■ TEXT SHOWN ■
Since then, I've become a digital nomad earning six figures by testing side hustles and online gigs on YouTube and my Substack. I make about $2,500 a month from side hustles, including gig apps, money-making websites, investing, consulting, and freelance gigs.

These are five of the most lucrative and realistic side hustles I've found, especially for beginners.

1. Paid market research

This is one of the simplest ways I've ever made money, and I still do it today.

Companies need feedback from real people. Sometimes they're looking for niche groups like accountants or grocery store workers, but you can join platforms to find open focus groups or market research calls.

Typically, you apply for studies through platforms like User Interviews or Respondent. If you're selected, you join a Zoom call with a researcher, answer questions for 30 to 60 minutes, and get paid.

The pay varies widely, but it's common to earn $50 to $80 for a half-hour session, or $75 to $100 for an hour. A few months ago, I did a 45-minute conversation about AI and earned $200.

The downside is that you won't qualify for most studies you apply to, and you have to apply to each one. Still, I can usually land one every month or two, and the work is easy and low-stress.

■ DATASET EXTRACT ■
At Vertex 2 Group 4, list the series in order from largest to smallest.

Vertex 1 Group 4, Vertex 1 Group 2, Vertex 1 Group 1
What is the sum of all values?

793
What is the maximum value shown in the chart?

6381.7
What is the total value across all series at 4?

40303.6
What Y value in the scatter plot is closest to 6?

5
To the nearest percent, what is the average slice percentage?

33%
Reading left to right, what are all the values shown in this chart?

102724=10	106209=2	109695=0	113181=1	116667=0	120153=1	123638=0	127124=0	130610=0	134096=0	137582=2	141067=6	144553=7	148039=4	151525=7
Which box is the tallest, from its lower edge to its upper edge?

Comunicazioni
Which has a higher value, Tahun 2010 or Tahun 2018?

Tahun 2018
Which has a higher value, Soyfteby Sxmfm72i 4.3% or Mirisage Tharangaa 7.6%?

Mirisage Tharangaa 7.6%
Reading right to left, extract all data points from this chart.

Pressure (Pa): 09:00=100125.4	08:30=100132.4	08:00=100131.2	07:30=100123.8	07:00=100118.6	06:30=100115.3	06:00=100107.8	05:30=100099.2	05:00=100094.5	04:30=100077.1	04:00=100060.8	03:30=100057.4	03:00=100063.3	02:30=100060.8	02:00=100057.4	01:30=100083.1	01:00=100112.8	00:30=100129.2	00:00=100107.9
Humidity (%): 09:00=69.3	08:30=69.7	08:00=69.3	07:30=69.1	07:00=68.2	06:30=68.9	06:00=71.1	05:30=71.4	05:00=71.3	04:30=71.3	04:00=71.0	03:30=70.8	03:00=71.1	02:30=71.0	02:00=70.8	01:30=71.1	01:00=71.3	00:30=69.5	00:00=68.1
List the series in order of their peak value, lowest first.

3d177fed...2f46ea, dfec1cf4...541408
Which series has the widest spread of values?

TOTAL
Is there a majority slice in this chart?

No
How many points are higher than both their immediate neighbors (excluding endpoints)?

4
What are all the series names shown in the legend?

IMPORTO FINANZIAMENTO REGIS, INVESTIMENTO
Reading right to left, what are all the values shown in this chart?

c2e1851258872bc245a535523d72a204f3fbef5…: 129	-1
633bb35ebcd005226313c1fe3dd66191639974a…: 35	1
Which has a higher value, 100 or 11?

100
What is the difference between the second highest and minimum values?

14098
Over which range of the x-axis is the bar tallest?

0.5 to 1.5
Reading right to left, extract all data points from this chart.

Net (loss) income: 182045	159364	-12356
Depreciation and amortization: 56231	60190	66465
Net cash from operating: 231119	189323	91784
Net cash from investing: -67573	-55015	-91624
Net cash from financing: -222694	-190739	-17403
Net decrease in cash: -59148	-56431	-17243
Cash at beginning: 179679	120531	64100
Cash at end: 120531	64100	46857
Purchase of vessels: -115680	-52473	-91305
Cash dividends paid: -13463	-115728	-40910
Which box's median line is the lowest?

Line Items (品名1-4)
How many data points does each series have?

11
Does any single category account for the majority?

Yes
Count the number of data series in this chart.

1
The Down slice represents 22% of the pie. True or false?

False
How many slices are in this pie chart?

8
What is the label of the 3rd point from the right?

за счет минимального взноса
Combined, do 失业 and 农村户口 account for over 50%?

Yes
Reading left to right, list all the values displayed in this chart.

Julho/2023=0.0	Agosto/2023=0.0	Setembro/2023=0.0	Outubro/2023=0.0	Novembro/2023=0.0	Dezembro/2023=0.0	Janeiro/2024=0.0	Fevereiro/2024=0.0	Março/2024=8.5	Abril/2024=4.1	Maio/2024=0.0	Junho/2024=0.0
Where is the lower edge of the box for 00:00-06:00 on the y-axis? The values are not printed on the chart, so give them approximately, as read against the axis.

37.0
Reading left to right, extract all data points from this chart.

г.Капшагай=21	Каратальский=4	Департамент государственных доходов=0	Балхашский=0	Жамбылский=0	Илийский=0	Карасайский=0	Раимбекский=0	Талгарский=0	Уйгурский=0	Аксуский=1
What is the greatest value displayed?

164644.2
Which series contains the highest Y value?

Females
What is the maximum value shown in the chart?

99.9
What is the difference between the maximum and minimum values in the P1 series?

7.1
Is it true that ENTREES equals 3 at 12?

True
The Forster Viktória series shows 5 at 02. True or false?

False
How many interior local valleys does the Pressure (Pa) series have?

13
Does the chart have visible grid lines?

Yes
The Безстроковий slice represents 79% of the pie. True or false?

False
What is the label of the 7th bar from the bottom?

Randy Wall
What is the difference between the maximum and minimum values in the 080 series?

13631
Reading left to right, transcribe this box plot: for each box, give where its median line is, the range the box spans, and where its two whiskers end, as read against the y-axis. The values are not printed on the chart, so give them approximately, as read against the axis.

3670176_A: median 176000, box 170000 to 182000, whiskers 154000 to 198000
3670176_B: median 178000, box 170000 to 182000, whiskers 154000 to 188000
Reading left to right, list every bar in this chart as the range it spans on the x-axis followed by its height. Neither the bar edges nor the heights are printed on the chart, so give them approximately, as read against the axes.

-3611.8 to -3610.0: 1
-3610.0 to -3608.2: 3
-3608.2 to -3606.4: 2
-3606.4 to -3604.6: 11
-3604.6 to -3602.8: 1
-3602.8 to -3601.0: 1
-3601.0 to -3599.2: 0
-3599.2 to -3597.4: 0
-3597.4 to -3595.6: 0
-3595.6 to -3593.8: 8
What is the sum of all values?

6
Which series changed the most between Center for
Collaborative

■ ASSIGNED TASK A ■
List the sources of side-hustle income that the side hustles article names in its first paragraph.
■ ASSIGNED TASK B ■
Answer these from the side hustles article:
(i) How long does a paid market research call with a researcher usually last?
(ii) What did the author earn for a 45-minute conversation about AI?
(iii) How often can the author usually land a study?
■ ASSIGNED TASK C ■
Carry on writing the side hustles article from the point where it stops.

■ ANSWER SPACE A ■
gig apps, money-making websites, investing, consulting, freelance gigs

■ ANSWER SPACE B ■
(i) 30 to 60 minutes
(ii) $200
(iii) Every month or two

■ ANSWER SPACE C ■
2. Niche gig economy apps

Most people think of the gig economy as Uber or DoorDash, but there's a whole world of lesser-known apps that can be pretty lucrative.

One example is Sharetown. It partners with mattress and furniture brands to handle oversize returns — things like sofas and mattresses that retailers don't want back in their warehouses.

As a Sharetown rep, you pick up returned items from customers, resell them on Facebook Marketplace, and split the proceeds with the company. Sharetown tells you what to pick up and what price to list it for.

I've spoken with reps who make a few thousand dollars a month, especially in busy areas. You need a vehicle that can haul large items, but for the right person, it's a clever way to start a flipping business with almost no upfront risk.

There are also apps like Dolly and Lugg, which pay people to help with moving jobs. You can sign up as a driver if you have a vehicle, or just as a helper if you don't.

3. Rewards and discovery apps

Rewards apps have improved a lot in recent years. They're apps that pay users for downloading apps, playing mobile games, and trying products and services.

I use Scrambly. I've earned more than $1,000 using it in testing over the last few months. One offer I received paid me $250 to open a bank account.

I don't recommend this as a primary source of income. Most of the time, you're earning around $4-$5 per hour, but if you're already playing mobile games or planning to switch bank accounts, it's worth checking them out.

4. AI training and data annotation

One new side hustle I've been testing is AI training.

Many companies hire human testers to review AI-generated outputs from different models and rate them, helping improve them over time. It's essentially quality assurance for artificial intelligence.

I recently started testing this space and was accepted into a platform called Micro1. After a 20-minute screening process, I was able to apply for paid projects.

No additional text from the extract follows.